Exercise description: Your answer should repeat the entries in full, exactly as given, with no pictures.

Page images and extracted text:
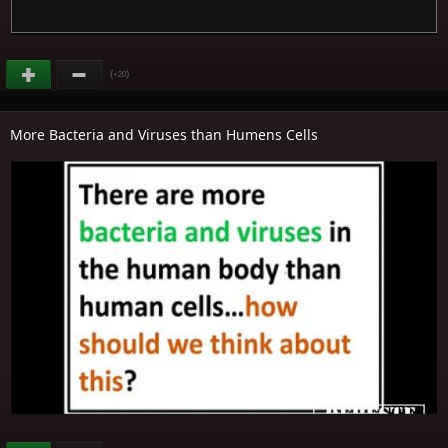
(
)
+20
More Bacteria and Viruses than Humens Cells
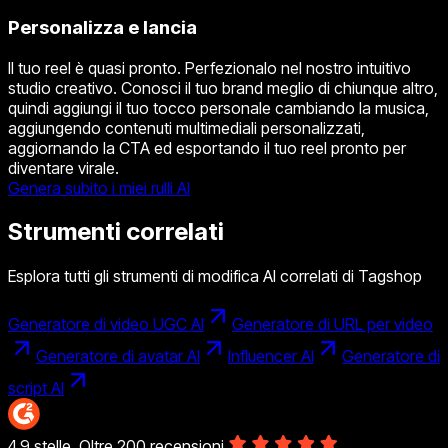
Personalizza e lancia
Il tuo reel è quasi pronto. Perfezionalo nel nostro intuitivo
studio creativo. Conosci il tuo brand meglio di chiunque altro,
quindi aggiungi il tuo tocco personale cambiando la musica,
aggiungendo contenuti multimediali personalizzati,
aggiornando la CTA ed esportando il tuo reel pronto per
diventare virale.
Genera subito i miei rulli AI
Strumenti correlati
Esplora tutti gli strumenti di modifica AI correlati di Tagshop
Generatore di video UGC AI
Generatore di URL per video
Generatore di avatar AI
Influencer AI
Generatore di
script AI
4,9 stelle. Oltre 200 recensioni.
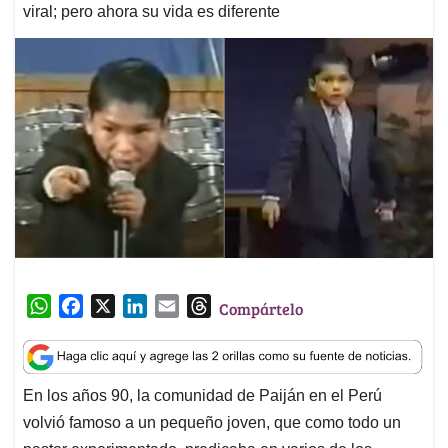
viral; pero ahora su vida es diferente
W
F
X
L
E
T
Compártelo
h
a
i
m
h
a
c
n
a
r
t
e
k
i
e
En los años 90, la comunidad de Paiján en el Perú
s
b
e
l
a
volvió famoso a un pequeño joven, que como todo un
A
o
d
d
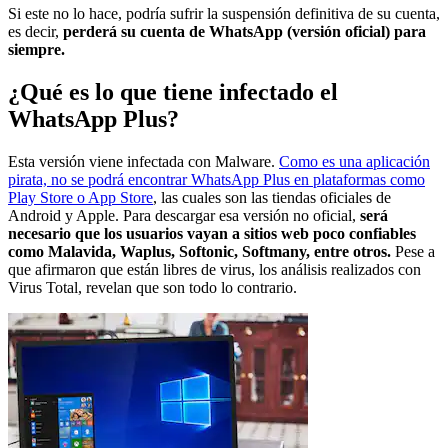
Si este no lo hace, podría sufrir la suspensión definitiva de su cuenta,
es decir,
perderá su cuenta de WhatsApp (versión oficial) para
siempre.
¿Qué es lo que tiene infectado el
WhatsApp Plus?
Esta versión viene infectada con Malware.
Como es una aplicación
pirata, no se podrá encontrar WhatsApp Plus en plataformas como
Play Store o App Store
, las cuales son las tiendas oficiales de
Android y Apple. Para descargar esa versión no oficial,
será
necesario que los usuarios vayan a sitios web poco confiables
como Malavida, Waplus, Softonic, Softmany, entre otros.
Pese a
que afirmaron que están libres de virus, los análisis realizados con
Virus Total, revelan que son todo lo contrario.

Exercise result:
(
)
+20
More Bacteria and Viruses than Humens Cells
Personalizza e lancia
Il tuo reel è quasi pronto. Perfezionalo nel nostro intuitivo
studio creativo. Conosci il tuo brand meglio di chiunque altro,
quindi aggiungi il tuo tocco personale cambiando la musica,
aggiungendo contenuti multimediali personalizzati,
aggiornando la CTA ed esportando il tuo reel pronto per
diventare virale.
Genera subito i miei rulli AI
Strumenti correlati
Esplora tutti gli strumenti di modifica AI correlati di Tagshop
Generatore di video UGC AI
Generatore di URL per video
Generatore di avatar AI
Influencer AI
Generatore di
script AI
4,9 stelle. Oltre 200 recensioni.
viral; pero ahora su vida es diferente
W
F
X
L
E
T
Compártelo
h
a
i
m
h
a
c
n
a
r
t
e
k
i
e
En los años 90, la comunidad de Paiján en el Perú
s
b
e
l
a
volvió famoso a un pequeño joven, que como todo un
A
o
d
d
Si este no lo hace, podría sufrir la suspensión definitiva de su cuenta,
es decir,
perderá su cuenta de WhatsApp (versión oficial) para
siempre.
¿Qué es lo que tiene infectado el
WhatsApp Plus?
Esta versión viene infectada con Malware.
Como es una aplicación
pirata, no se podrá encontrar WhatsApp Plus en plataformas como
Play Store o App Store
, las cuales son las tiendas oficiales de
Android y Apple. Para descargar esa versión no oficial,
será
necesario que los usuarios vayan a sitios web poco confiables
como Malavida, Waplus, Softonic, Softmany, entre otros.
Pese a
que afirmaron que están libres de virus, los análisis realizados con
Virus Total, revelan que son todo lo contrario.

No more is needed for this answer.